Sigmund Freud is the father of psychoanalysis. The object of analysis is to enable people to accept the problematic nature of life, without being defeated by it. Freud was the first to acknowledge the powerful aspects of the unconscious mind and the incredible mixture of contradictions that exist in our mind and our inner self.
This approach consists primarily of talking through long-term difficulties. Unconscious processes and beliefs about the world, other people and ourselves arise in response to childhood experiences. These can contribute, for good or ill, to current functioning. We will explore this together through interpretation of information from your unconscious and by examining the connections between your past experiences and present patterns.
Brief Dynamic Therapy
Also known as short-term therapy, Brief Dynamic Therapy is characterised by a high volume of therapist activity and an attempt to work within a focus that links your presenting problem with past experience. One of the main benefits to short-term therapy is that it helps accelerate a positive change.

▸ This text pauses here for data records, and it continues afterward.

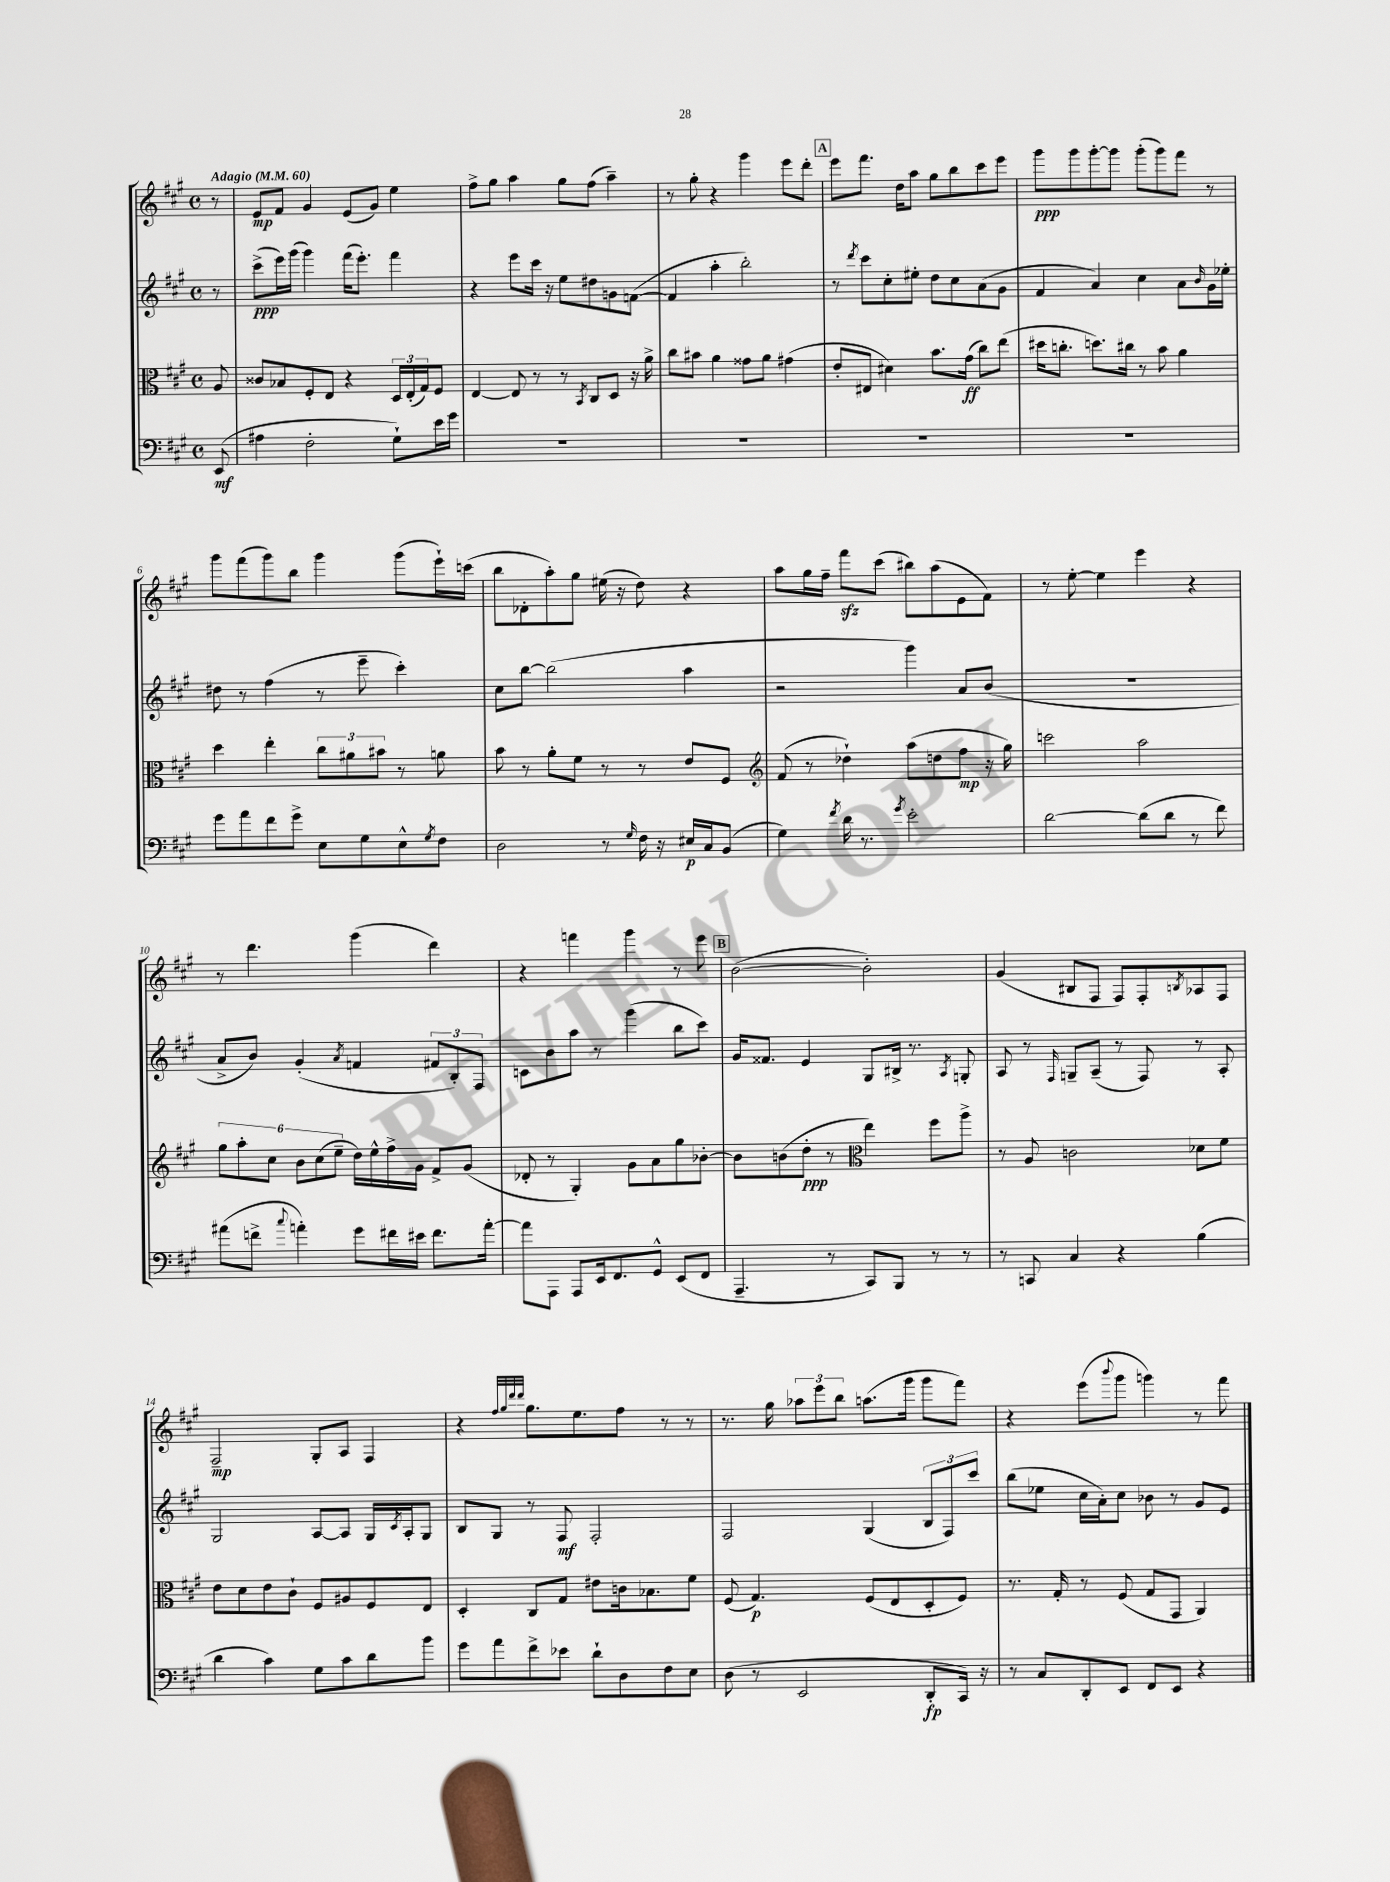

**kern	**dynam	**kern	**dynam	**kern	**dynam	**kern	**dynam
*part4	*part4	*part3	*part3	*part2	*part2	*part1	*part1
*staff4	*staff4	*staff3	*staff3	*staff2	*staff2	*staff1	*staff1
*clefF4	*	*clefC3	*	*clefG2	*	*clefG2	*
*k[f#c#g#]	*	*k[f#c#g#]	*	*k[f#c#g#]	*	*k[f#c#g#]	*
*M4/4	*	*M4/4	*	*M4/4	*	*M4/4	*
*met(c)	*	*met(c)	*	*met(c)	*	*met(c)	*
*MM60	*	*MM60	*	*MM60	*	*MM60	*
=	=	=	=	=	=	=	=
!	!	!	!	!	!	!LO:TX:a:B:t=Adagio	!
(8EE/	mf	8A/	.	8r	.	8r	.
=1	=1	=1	=1	=1	=1	=1	=1
4A#X\	.	8c##X/L	.	(8ccc#^\L	ppp	8e/L	mp
.	.	8B-X/	.	16eee\L)	.	8f#/J	.
.	.	.	.	(16ggg#\JJ	.	.	.
2F#'\	.	8F#'/	.	4ggg#\)	.	4g#/	.
.	.	8E/J	.	.	.	.	.
.	.	4r	.	(16fff#\KL	.	(8e/L	.
.	.	.	.	8.eee'\J)	.	.	.
.	.	.	.	.	.	8g#/J)	.
8G#`\L)	.	24D/LL	.	4fff#\	.	4ee\	.
.	.	(24E'/	.	.	.	.	.
.	.	24G#/J)	.	.	.	.	.
16e\L	.	8F#/J	.	.	.	.	.
16g#\JJ	.	.	.	.	.	.	.
=2	=2	=2	=2	=2	=2	=2	=2
1r	.	[4E/	.	4r	.	8ff#^\L	.
.	.	.	.	.	.	8gg#\J	.
.	.	8E/]	.	8eee\L	.	4aa\	.
.	.	8r	.	16ccc#\Jk	.	.	.
.	.	.	.	16r	.	.	.
.	.	8r	.	8ee\L	.	8gg#\L	.
.	.	8qBB/	.	.	.	.	.
.	.	8C#/L	.	8dd#X\	.	(8ff#\J	.
.	.	8D/J	.	8gn\	.	4aa~\)	.
.	.	16r	.	([8fn\J	.	.	.
.	.	16a^\	.	.	.	.	.
=3	=3	=3	=3	=3	=3	=3	=3
1r	.	8cc#\L	.	4f/]	.	8r	.
.	.	8b#X\J	.	.	.	8gg#'\	.
.	.	4a\	.	4aa'\	.	4r	.
.	.	8g##X\L	.	2bb'\)	.	4ggg#\	.
.	.	8a\J	.	.	.	.	.
.	.	(4g#X\	.	.	.	8eee\L	.
.	.	.	.	.	.	8ddd'\J	.
!!LO:REH:place=s1:t=A
=4	=4	=4	=4	=4	=4	=4	=4
1r	.	8e'/L	.	8r	.	8eee\L	.
.	.	.	.	8qddd/	.	.	.
.	.	8E#X/J	.	8ccc#\L	.	8.fff#\J	.
.	.	4d#X\)	.	8cc#'\	.	.	.
.	.	.	.	.	.	16dd\KL	.
.	.	.	.	8ee#X'\J	.	8aa\J	.
.	.	8.b\L	.	8dd\L	.	8gg#\L	.
.	.	.	.	8cc#\	.	8bb\	.
.	.	(16g#\Jk	ff	.	.	.	.
.	.	8cc#\L)	.	(8a\	.	8ccc#\	.
.	.	(8ee\J	.	8g#\J	.	8eee\J	.
=5	=5	=5	=5	=5	=5	=5	=5
1r	.	16dd#X\KL	.	4f#/	.	8ggg#\L	ppp
.	.	8.ccn'\J	.	.	.	.	.
.	.	.	.	.	.	8ggg#\	.
.	.	8.ddn\L)	.	4a/)	.	[8ggg#'\	.
.	.	.	.	.	.	8ggg#\J]	.
.	.	16cc#X\Jk	.	.	.	.	.
.	.	8r	.	4cc#\	.	(8ggg#'\L	.
.	.	8b\	.	.	.	8ggg#\)	.
.	.	4a\	.	8a\L	.	8fff#\J	.
.	.	.	.	16qqb/	.	.	.
.	.	.	.	16g#\L	.	8r	.
.	.	.	.	16ee-X'\JJ	.	.	.
!!LO:LB:g=z
=6	=6	=6	=6	=6	=6	=6	=6
8g#\L	.	4dd\	.	8dd#X\	.	8ggg#\L	.
8a\	.	.	.	8r	.	(8fff#\	.
8f#\	.	4ee'\	.	(4ff#\	.	8ggg#\)	.
8g#^\J	.	.	.	.	.	8bb\J	.
8E\L	.	12cc#\L	.	8r	.	4ggg#\	.
.	.	12a#X\	.	.	.	.	.
8G#\	.	.	.	8eee~\	.	.	.
.	.	12b#X\J	.	.	.	.	.
8E^^\	.	8r	.	4ccc#'\)	.	(8ggg#\L	.
8qG#/	.	.	.	.	.	.	.
8F#\J	.	8an\	.	.	.	16eee`\L)	.
.	.	.	.	.	.	(16cccn\JJ	.
=7	=7	=7	=7	=7	=7	=7	=7
2D\	.	8b\	.	8cc#\L	.	8bb\L	.
.	.	8r	.	[8bb\J	.	8d-X'\	.
.	.	8a'\L	.	(2bb\]	.	8aa'\)	.
.	.	8f#\J	.	.	.	8gg#\J	.
8r	.	8r	.	.	.	(16ee#X\	.
.	.	.	.	.	.	16r	.
16qqG#/	.	.	.	.	.	.	.
16F#\	.	8r	.	.	.	8dd\)	.
16r	.	.	.	.	.	.	.
16E#X/LL	p	8e/L	.	4aa\	.	4r	.
16C#/J	.	.	.	.	.	.	.
(8BB/J	.	8F#/J	.	.	.	.	.
=8	=8	=8	=8	=8	=8	=8	=8
*	*	*clefG2	*	*	*	*	*
4G#\)	.	(8f#/	.	2r	.	8aa\L	.
.	.	8r	.	.	.	16gg#\L	.
.	.	.	.	.	.	16ff#~\JJ	.
8qf#/	.	.	.	.	.	.	.
16d\	.	4dd-X`\)	.	.	.	8fff#zz\L	.
8.r	.	.	.	.	.	.	.
.	.	.	.	.	.	(8ccc#\J	.
8qg#/	.	.	.	.	.	.	.
2e'\	.	(8aa\L	.	4ggg#\)	.	8bb#X\L)	.
.	.	8ddn\	.	.	.	(8aa\	.
.	.	8ff#\J	mp	8a/L	.	8e\	.
.	.	16r	.	(8b/J	.	8f#\J)	.
.	.	16gg#\)	.	.	.	.	.
=9	=9	=9	=9	=9	=9	=9	=9
[2d\	.	2cccn\	.	1r	.	8r	.
.	.	.	.	.	.	[8ee'\	.
.	.	.	.	.	.	4ee\]	.
(8d\L]	.	2aa\	.	.	.	4eee\	.
8d\J	.	.	.	.	.	.	.
8r	.	.	.	.	.	4r	.
8f#\)	.	.	.	.	.	.	.
!!LO:LB:g=z
=10	=10	=10	=10	=10	=10	=10	=10
(8a#X\L	.	12gg#\L	.	8a^/L	.	8r	.
.	.	12aa'\	.	.	.	.	.
8fn^\J	.	.	.	8b/J)	.	4.ddd\	.
.	.	12cc#\J	.	.	.	.	.
8qqcc#/	.	.	.	.	.	.	.
4an'\)	.	12b\L	.	(4g#'/	.	.	.
.	.	(12cc#\	.	.	.	.	.
.	.	12ee~\J	.	.	.	.	.
.	.	.	.	8qa/	.	.	.
8g#\L	.	16dd\LL)	.	4fn/	.	(4ggg#\	.
.	.	16ee^^\	.	.	.	.	.
16f#X\L	.	16ff#^\	.	.	.	.	.
16e#X\JJ	.	16g#\JJ	.	.	.	.	.
8.f#\L	.	8f#^/L	.	12f#X/L	.	4ddd\)	.
.	.	.	.	12B'/)	.	.	.
.	.	(8g#/J	.	.	.	.	.
.	.	.	.	12F#/J	.	.	.
[16a'\Jk	.	.	.	.	.	.	.
=11	=11	=11	=11	=11	=11	=11	=11
8a\L]	.	8d-X'/	.	8cn\L	.	4r	.
8AAA\J	.	8r	.	8b\	.	.	.
8AAA/L	.	4G#'/)	.	8aa\J	.	4fffn\	.
16EE/k	.	.	.	8r	.	.	.
8.FF#/	.	.	.	.	.	.	.
.	.	8g#\L	.	(4ggg#\	.	4ggg#\	.
8GG#^^/J	.	8a\	.	.	.	.	.
(8EE/L	.	8gg#\	.	8bb\L	.	8r	.
8FF#/J	.	[8b-X'\J	.	8ccc#\J)	.	8eee\	.
!!LO:REH:place=s1:t=B
=12	=12	=12	=12	=12	=12	=12	=12
4.AAA~/	.	8b-\L]	.	16g#/KL	.	([2b\	.
.	.	.	.	8.f##X/J	.	.	.
.	.	(8bn\	.	.	.	.	.
.	.	8dd'\J	ppp	4e/	.	.	.
8r	.	8r	.	.	.	.	.
*	*	*clefC3	*	*	*	*	*
8CC#/L)	.	4ee\)	.	8G#/L	.	2b'\])	.
8BBB/J	.	.	.	16B#X^/Jk	.	.	.
.	.	.	.	8.r	.	.	.
8r	.	8ff#\L	.	.	.	.	.
.	.	.	.	8qA/	.	.	.
8r	.	8aa^\J	.	8Gn'/	.	.	.
=13	=13	=13	=13	=13	=13	=13	=13
8r	.	8r	.	8A/	.	(4g#/	.
8CCn/	.	8A/	.	8r	.	.	.
.	.	.	.	16qqF#/	.	.	.
4C#/	.	2cn\	.	8Gn~/L	.	8B#X/L	.
.	.	.	.	(8A~/J	.	8F#/J	.
4r	.	.	.	8r	.	8F#/L)	.
.	.	.	.	8F#/)	.	8F#'/	.
.	.	.	.	.	.	8qBn/	.
(4B\	.	8d-X\L	.	8r	.	8A-X/	.
.	.	8f#\J	.	8A'/	.	8F#/J	.
!!LO:LB:g=z
=14	=14	=14	=14	=14	=14	=14	=14
4d\	.	8e\L	.	2G#/	.	2F#~/	mp
.	.	8d\	.	.	.	.	.
4c#\)	.	8e\	.	.	.	.	.
.	.	8c#`\J	.	.	.	.	.
8G#\L	.	8F#/L	.	[8A/L	.	8G#'/L	.
8c#\	.	8A#X/	.	8A/J]	.	8A/J	.
8d\	.	8F#/	.	16G#/LL	.	4F#/	.
.	.	.	.	8qc#/	.	.	.
.	.	.	.	16A'/J	.	.	.
8b\J	.	8E/J	.	8G#/J	.	.	.
=15	=15	=15	=15	=15	=15	=15	=15
8g#\L	.	4D'/	.	8B/L	.	4r	.
8a\	.	.	.	8G#/J	.	.	.
.	.	.	.	.	.	32qqff#/LLL	.
.	.	.	.	.	.	32qqgg#/	.
.	.	.	.	.	.	32qqddd/	.
.	.	.	.	.	.	32qqddd/JJJ	.
8f#^\	.	8C#/L	.	8r	.	8.gg#\L	.
8e-X\J	.	8G#/J	.	8F#/	mf	.	.
.	.	.	.	.	.	8.ee\	.
8d`\L	.	8e#X\L	.	2F#'/	.	.	.
8D\	.	16cn\k	.	.	.	8ff#\J	.
.	.	8.B-X\	.	.	.	.	.
8F#\	.	.	.	.	.	8r	.
8E\J	.	8f#\J	.	.	.	8r	.
=16	=16	=16	=16	=16	=16	=16	=16
(8D\	.	(8F#/	.	2F#/	.	8.r	.
8r	.	4.G#/)	p	.	.	.	.
.	.	.	.	.	.	16gg#\	.
2EE/	.	.	.	.	.	12aa-X\L	.
.	.	.	.	.	.	12eee\	.
.	.	.	.	.	.	12bb\J	.
.	.	(8F#/L	.	(4G#/	.	(8.aan\L	.
.	.	8E/	.	.	.	.	.
.	.	.	.	.	.	16ggg#\Jk	.
8DD'/L	fp	8D'/	.	12B/L	.	8ggg#\L	.
.	.	.	.	12F#/)	.	.	.
16CC#/Jk)	.	8F#/J)	.	.	.	8fff#\J)	.
.	.	.	.	12ccc#/J	.	.	.
16r	.	.	.	.	.	.	.
=17	=17	=17	=17	=17	=17	=17	=17
8r	.	8.r	.	(8bb\L	.	4r	.
8C#/L	.	.	.	8ee-X\J	.	.	.
.	.	16G#'/	.	.	.	.	.
8DD'/	.	8r	.	16cc#\LL	.	(8eee\L	.
.	.	.	.	16a'\J)	.	.	.
.	.	.	.	.	.	8qqbbb/	.
8EE/J	.	(8F#/	.	8cc#\J	.	8ggg#\J	.
8FF#/L	.	8G#/L	.	8b-X\	.	4gggn\)	.
8EE/J	.	8GG#/J	.	8r	.	.	.
4r	.	4AA/)	.	8g#/L	.	8r	.
.	.	.	.	8e/J	.	8fff#\	.
==	==	==	==	==	==	==	==
*-	*-	*-	*-	*-	*-	*-	*-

In our therapy we will, after one or two sessions, create a focus. This unique focus allows us to observe how patterns unfold from the rich tapestry of your relationships, to reveal unconscious paradigms from your past.
Open Ended Therapy
Sometimes, when problems are more severe or complicated, extra time and flexibility in the time frame may be more helpful. It can allow for further exploration, free association and reflection.
In our initial consultation, we will think of what best suits your needs and what kind of support and time frame are suitable for you.
Cognitive Behavioural Therapy
CBT is a highly engaging and collaborative short-term therapy that was first formulated by Aaron Beck. It works predominantly on current issues and tends to avoid unconscious processes. Instead it uses theory to change unwanted behaviour and emotional reactions, to help people learn new ways of responding.
In our therapy, we will focus on how your thoughts influence your emotions and your behaviour. This approach is focused, collaborative and practical. Clients participate in therapeutic exercises between sessions. The tasks, tools and techniques are taught to the client, empowering them to help themselves, and they are applied in problematic real-life situations. These “homework” activities may be directed towards manageable alterations in negative thought, feeling or behavioural patterns.
What to expect
Following an introductory consultation in which we start to make sense of your own personal context and the issues you are facing, we will discuss your goals for therapy and plan an initial block of sessions.
An important aspect of CBT is the work you do away from the sessions. This normally takes the form of readings, diaries and simple worksheets.